Wednesday, April 14, 2010

Key Fed, Treasury Actions Shrouded in Government Secrecy

Some crucial financial functions by the Treasury and Federal Reserve reportedly have been shrouded in secrecy by the U.S. government.

The prices of gold and silver have been allegedly suppressed by the Fed through JPMorgan Chase and HSBC, according to a London whistleblower.

Meanwhile, an analysis by a primary dealer in the U.S. Treasuries market shows that domestic banks could account for a large increase in direct bidders for government debt.

The reports come in the wake of economist Robert Reich's claim that the secretiveness of the Federal Reserve means it has no place in a democracy.

"The Fed is not part of the legislative branch," Reich recently wrote in his blog. "Its secret deals … violate the democratic process, if not the Constitution itself."

JPMorgan Chase and HSBC, which do the Federal Reserve's bidding in the precious-metals markets, reportedly have long been the government's lead actors in keeping down the prices of gold and silver.

Andrew Maguire explained to the New York Post JPMorgan's role in the metals pits in both London and here, and how they can generate a profit either way the market moves.

"JPMorgan acts as an agent for the Federal Reserve; they act to halt the rise of gold and silver against the U.S. dollar. JPMorgan is insulated from potential losses [on their short positions] by the Fed and/or the US taxpayer," Maguire, a 40-year veteran of the metal pits, told the Post.
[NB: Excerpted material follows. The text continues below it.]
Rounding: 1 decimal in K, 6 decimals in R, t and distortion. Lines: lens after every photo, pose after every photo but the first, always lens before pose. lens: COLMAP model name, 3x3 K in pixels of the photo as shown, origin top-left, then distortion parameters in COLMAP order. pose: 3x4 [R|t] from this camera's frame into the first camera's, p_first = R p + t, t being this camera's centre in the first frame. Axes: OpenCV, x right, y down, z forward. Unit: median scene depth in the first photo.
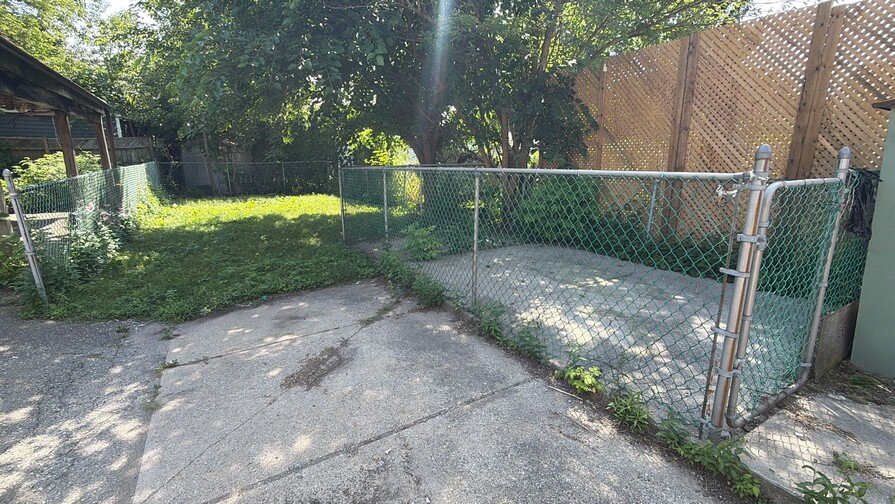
lens RADIAL K [[402.2, 0, 444.0], [0, 402.2, 256.4], [0, 0, 1]] dist [0.000000, -0.000241]
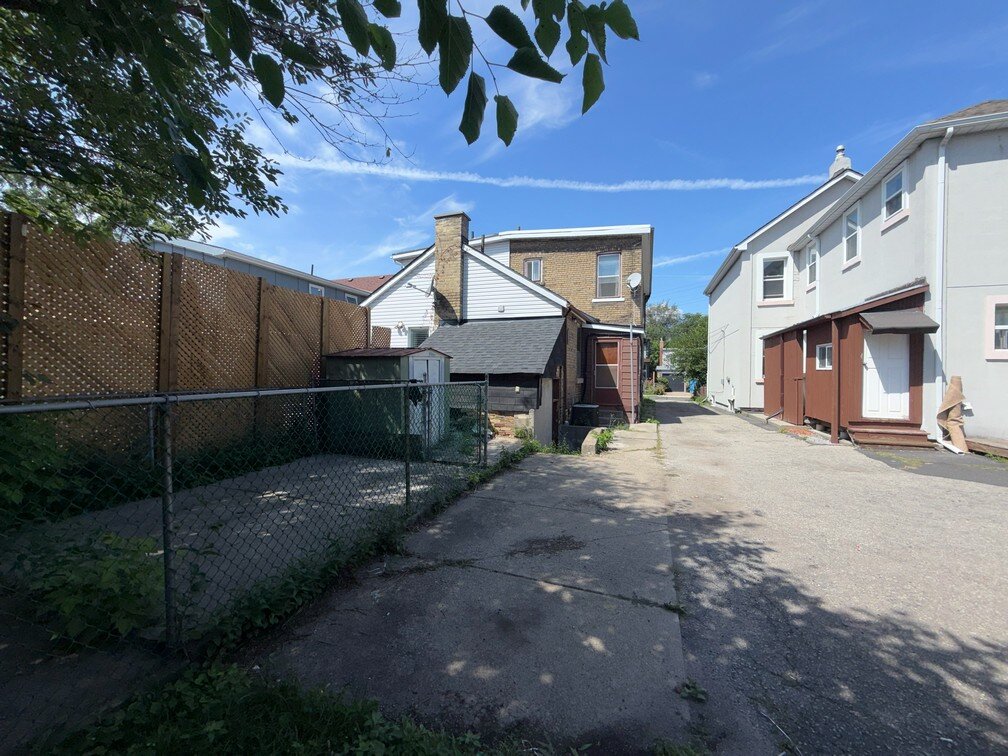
lens RADIAL K [[398.6, 0, 504.1], [0, 398.6, 374.4], [0, 0, 1]] dist [-0.001536, -0.000046]
pose [[-0.656392, -0.010330, 0.754349, -0.977219], [0.164585, 0.973860, 0.156549, -0.386584], [-0.736248, 0.226912, -0.637534, 1.540994]]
"HSBC conducts an ongoing manipulative concentrated naked short position in gold. Silver is much easier to manipulate due to its much smaller [market] size," said Maguire, a former Goldman Sachs trader working at the London Bullion Market Association.
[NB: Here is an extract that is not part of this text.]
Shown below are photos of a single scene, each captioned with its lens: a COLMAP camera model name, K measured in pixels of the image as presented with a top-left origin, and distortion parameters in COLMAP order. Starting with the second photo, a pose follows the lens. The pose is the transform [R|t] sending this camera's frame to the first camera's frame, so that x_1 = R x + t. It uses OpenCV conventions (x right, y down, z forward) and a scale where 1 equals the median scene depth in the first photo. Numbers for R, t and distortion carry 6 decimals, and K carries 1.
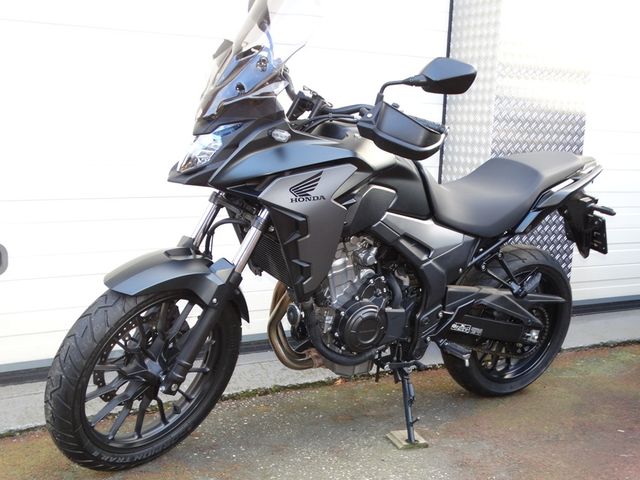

Maguire was scheduled to testify last week before the Commodities Futures Trade Commission, which is looking into the activities of large banks in the metals market, but was knocked off the list at the last moment.

However, "No one at JPMorgan is familiar with Andrew Maguire," said Brian Marchiony, a company spokesman. HSBC declined to comment.

Meanwhile, domestic banks could account for a large increase in direct bidders for government debt, Reuters reported.

The presence of direct bidders, one of three main categories of participants at Treasury auctions, has increased during recent auctions of securities.

Primary dealers, the banks and investment firms authorized to deal directly with the government and help the Federal Reserve carry out monetary policy, have fretted over the unpredictability of the direct bid, as well as the paucity of information on the identity of the bidders.

A report from Nomura Securities analyzing the Treasury Department's investor allotments and auction data theorizes that domestic banks account for part of the increase in direct bidders.

"With banks still reluctant to lend and the saving rate on the rise, bank assets have been shifting from loans to securities, benefiting from the steep curve," wrote George Goncalves, a fixed income strategist at Nomura.

Treasury data show banks increased their purchases of longer-dated Treasuries just as the percentage of direct bidders began to increase.

The department, which is aware of the identities of bidders but doesn't disseminate the information, welcomes the added participation in auctions as the government continues to issue new debt at a breakneck pace.

"At the March 10-year (note) auction, banks purchased $2.6 billion 10s (the highest on record)," Goncalves wrote. "Meanwhile banks purchased over $3 billion in (30-year bonds) in March too. This is noteworthy as in the past banks rarely went beyond the five-year point in this sort of size."

Nomura's analysis follows a hypothesis by Barclays Capital earlier this year that an increase in the direct bid was driven mainly by domestic money managers and mutual funds attempting to keep their purchases secret from the rest of Wall Street

For his part, Reich says that “Thomas Jefferson put a stop to Alexander Hamilton’s idea of a powerful central bank out of fear it would be unaccountable to the public. The Fed has just proven Jefferson’s point.”

As long as it's merely setting interest rates, Fed secrecy and political independence can be justified, says Reich, who served in three national administrations and was a secretary of labor under President Bill Clinton.

But once it departs from that role and begins putting billions of dollars of taxpayer money at risk — choosing winners and losers in the capitalist system — its legitimacy is questionable, says Reich, now a professor of public policy at the University of California at Berkeley.

The Fed now admits it bailed out Bear Stearns — taking on tens of billions of dollars of the bank's bad loans — in order to smooth Bear Stearns' takeover by JPMorgan Chase, Reich notes.

“The secret Fed bailout came months before Congress authorized the government to spend up to $700 billion of taxpayer dollars bailing out the banks, even months before Lehman Brothers collapsed,” he points out.

“The Fed also took on billions of dollars worth of AIG securities, also before the official government-sanctioned bailout.”